ECLI:NL:CRVB:2022:766
Centrale Raad van Beroep
- Hoger beroep
- Rechtspraak.nl
Hoger beroep inzake recht op WIA-uitkering en toegenomen arbeidsongeschiktheid
In deze zaak heeft appellante hoger beroep ingesteld tegen de uitspraak van de rechtbank Zeeland-West-Brabant, die haar beroep tegen een besluit van het Uwv ongegrond had verklaard. Appellante, die eerder een WGA-uitkering ontving, had zich opnieuw ziek gemeld met toegenomen rugklachten. Het Uwv weigerde echter een nieuwe WGA-uitkering toe te kennen, omdat de toegenomen beperkingen volgens hen het gevolg waren van een andere ziekteoorzaak.
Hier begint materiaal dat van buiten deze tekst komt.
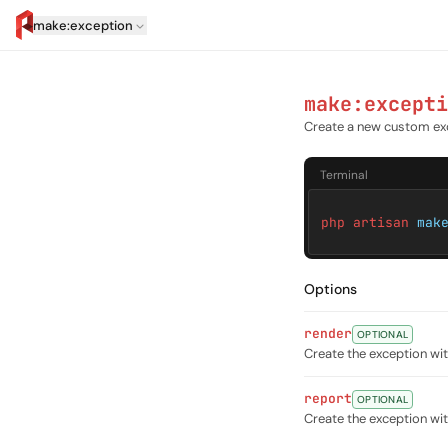
make:exception
artisan.eplus.dev
make:excepti
Create a new custom ex
Terminal
php artisan
mak
Options
render
OPTIONAL
Create the exception w
report
OPTIONAL
Create the exception w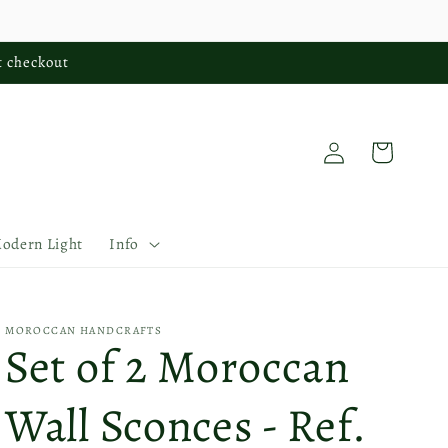
t checkout
Log
Cart
in
Modern Light
Info
MOROCCAN HANDCRAFTS
Set of 2 Moroccan
Wall Sconces - Ref.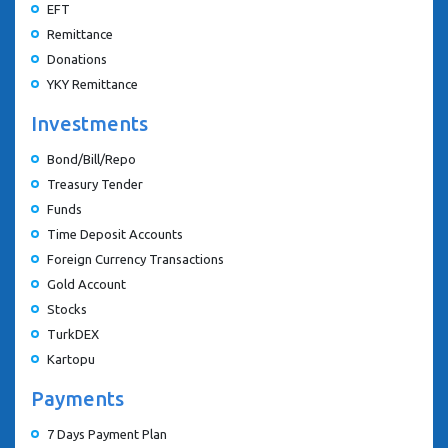
EFT
Remittance
Donations
YKY Remittance
Investments
Bond/Bill/Repo
Treasury Tender
Funds
Time Deposit Accounts
Foreign Currency Transactions
Gold Account
Stocks
TurkDEX
Kartopu
Payments
7 Days Payment Plan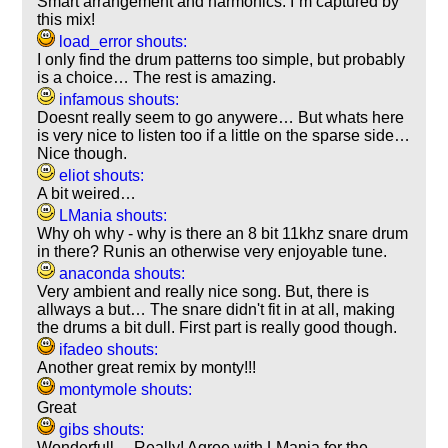
Smart arrangement and harmonics. I´m captured by
this mix!
load_error shouts:
I only find the drum patterns too simple, but probably
is a choice… The rest is amazing.
infamous shouts:
Doesnt really seem to go anywere… But whats here
is very nice to listen too if a little on the sparse side…
Nice though.
eliot shouts:
A bit weired…
LMania shouts:
Why oh why - why is there an 8 bit 11khz snare drum
in there? Runis an otherwise very enjoyable tune.
anaconda shouts:
Very ambient and really nice song. But, there is
allways a but… The snare didn't fit in at all, making
the drums a bit dull. First part is really good though.
ifadeo shouts:
Another great remix by monty!!!
montymole shouts:
Great
gibs shouts:
Wonderfull… Really! Agree with LMania for the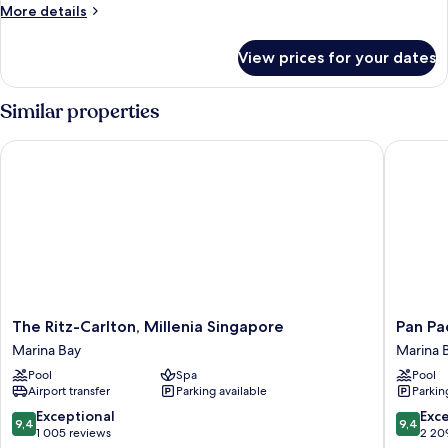
Room,
More
More details
Suite,
details
for
2
View prices for your dates
State
Double
Room,
Beds
Suite,
Similar properties
2
Double
The Ritz-Carlton, Millenia Singapore
Pan Paci
Beds
The
Pan
The Ritz-Carlton, Millenia Singapore
Pan Pa
Ritz-
Pacific
Marina Bay
Marina 
Carlton,
Singapo
Pool
Spa
Pool
Millenia
Marina
Airport transfer
Parking available
Parkin
Singapore
Bay
Marina
9.4
9.4
Exceptional
Exc
9,4
9,4
Bay
out
out
1 005 reviews
2 20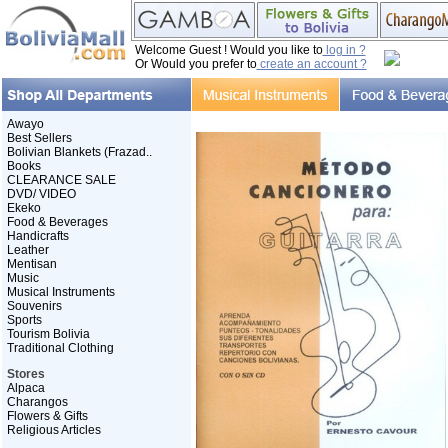
Welcome Guest ! Would you like to
log in ?
Or Would you prefer to
create an account ?
Awayo
Best Sellers
Bolivian Blankets (Frazad..
Books
CLEARANCE SALE
DVD/ VIDEO
Ekeko
Food & Beverages
Handicrafts
Leather
Mentisan
Music
Musical Instruments
Souvenirs
Sports
Tourism Bolivia
Traditional Clothing
Stores
Alpaca
Charangos
Flowers & Gifts
Religious Articles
De rechtbank oordeelde dat het medisch onderzoek zorgvuldig was uitgevoerd en dat de verzekeringsarts overtuigend had gemotiveerd dat de toegenomen arbeidsongeschiktheid niet voortvloeide uit dezelfde ziekteoorzaak als eerder. In hoger beroep herhaalde appellante haar argumenten, maar de Centrale Raad van Beroep oordeelde dat zij deze niet met nieuwe medische informatie had onderbouwd. De Raad bevestigde de uitspraak van de rechtbank en oordeelde dat het Uwv terecht had vastgesteld dat er geen recht op een WIA-uitkering was ontstaan, omdat er geen sprake was van toegenomen arbeidsongeschiktheid uit dezelfde ziekteoorzaak. De uitspraak werd gedaan op 7 april 2022.